Jack Karp writes for Law 360 that “state judiciaries are becoming more overtly political, and important elections, rulings and ethics cases could exacerbate that partisanship in 2024”:
A similar dynamic is playing out in North Carolina, where Democratic Supreme Court Justice Anita Earls sued the state’s Republican-controlled Judicial Standards Commission after it threatened to investigate her for comments she made about the court’s lack of diversity.
In a June interview with Law360, Earls said: “The new members of our court very much see themselves as a conservative bloc. They talk about themselves as ‘the conservatives.’ Their allegiance is to their ideology, not to the institution.”
The JSC accused Earls of potentially violating the state’s Code of Judicial Conduct by alleging in that interview that her “colleagues are acting out of racial, gender and/or political bias in some of their decision-making.”
Earls insists her comments are protected by the First Amendment.
“There are important roles for judges to have in informing the public.
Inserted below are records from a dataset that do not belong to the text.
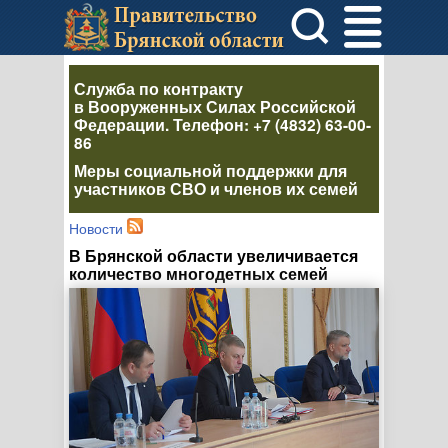
Служба по контракту
в Вооруженных Силах Российской
Федерации
. Телефон:
+7 (4832) 63-00-
86
Меры социальной поддержки для
участников СВО и членов их семей
Новости
В Брянской области увеличивается
количество многодетных семей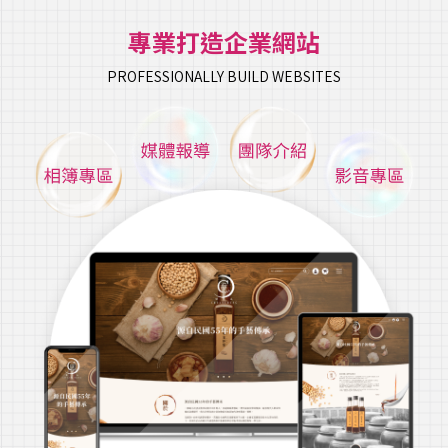
專業打造企業網站
PROFESSIONALLY BUILD WEBSITES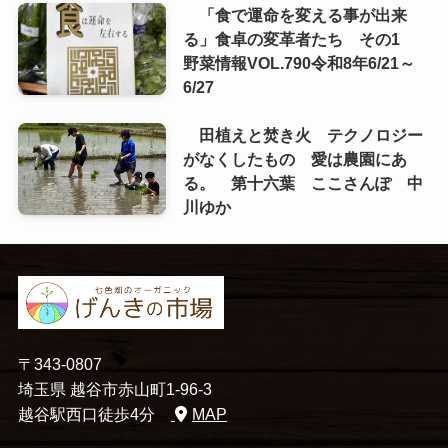
「食で運命を変える事が出来
る」食卓の変革者たち その1
野菜情報VOL.790令和8年6/21～
6/27
田植えと焚き火 テクノロジー
がなくしたもの 愛は農園にあ
る。 第十六葉 ここさんぽ 中
川ゆか
〒343-0807
埼玉県 越谷市赤山町1-96-3
越谷駅西口徒歩4分
MAP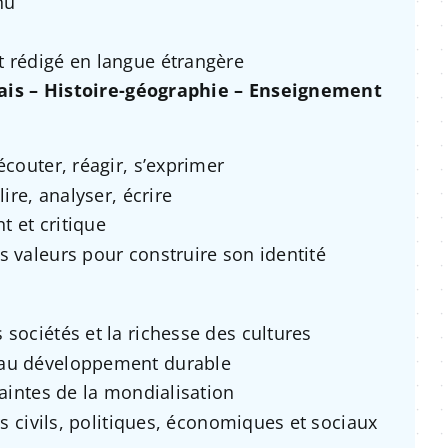
nu
 rédigé en langue étrangère
ais – Histoire-géographie – Enseignement
écouter, réagir, s’exprimer
lire, analyser, écrire
t et critique
s valeurs pour construire son identité
 sociétés et la richesse des cultures
 au développement durable
raintes de la mondialisation
irs civils, politiques, économiques et sociaux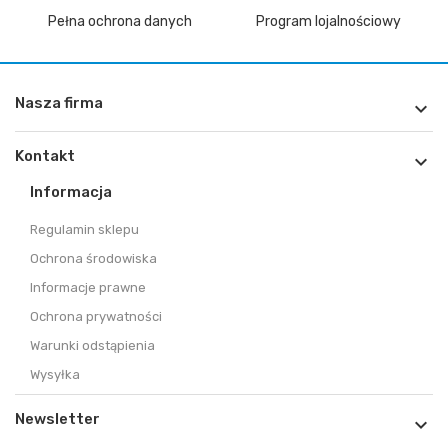
Pełna ochrona danych
Program lojalnościowy
Nasza firma

Kontakt

Informacja
Regulamin sklepu
Ochrona środowiska
Informacje prawne
Ochrona prywatności
Warunki odstąpienia
Wysyłka
Newsletter
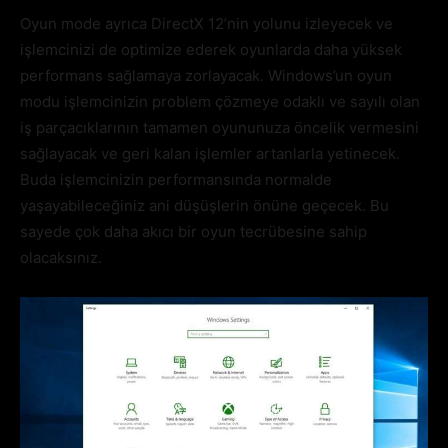
Oyun mode ayrıca DirectX 12’nin yolunu izleyecek ve
işlemcinizi de optimize ederek oyunlarda daha yüksek
performans sağlamaya zorlayacak. Windows’un oyun
modu işlemcinizin problem çözmeye odaklı ve sayılı olan
iş parçacıklarının tamamen oyununuza öncelik vermesini
sağlayacak ve geri kalan işlemler artanlarla yetinecek.
Buda işlemcinizin performansında normalde
yaşayabileceğiniz ani düşüşlerin önüne geçecek. Bu
sayede çok daha akıcı bir oyun tecrübesine sahip
olacaksınız.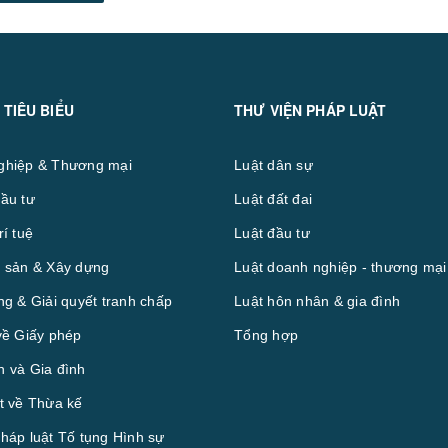
 TIÊU BIỂU
THƯ VIỆN PHÁP LUẬT
ghiệp & Thương mại
Luật dân sự
ầu tư
Luật đất đai
rí tuệ
Luật đầu tư
 sản & Xây dựng
Luật doanh nghiệp - thương mại
ng & Giải quyết tranh chấp
Luật hôn nhân & gia đình
về Giấy phép
Tổng hợp
 và Gia đình
t về Thừa kế
háp luật Tố tụng Hình sự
And especially for state court judges in a state like North Carolina where the judges are elected, the public has a responsibility as informed citizens to know what’s going on in the court system,” Earls told Law360 in a later interview about her lawsuit.
She also noted in court filings that her conservative colleagues on the court have made similarly political statements and have not faced investigation or discipline, an indication she may have been singled out by a Republican-run JSC because she’s a Democrat, according to Billy Corriher, state courts manager for the People’s Parity Project.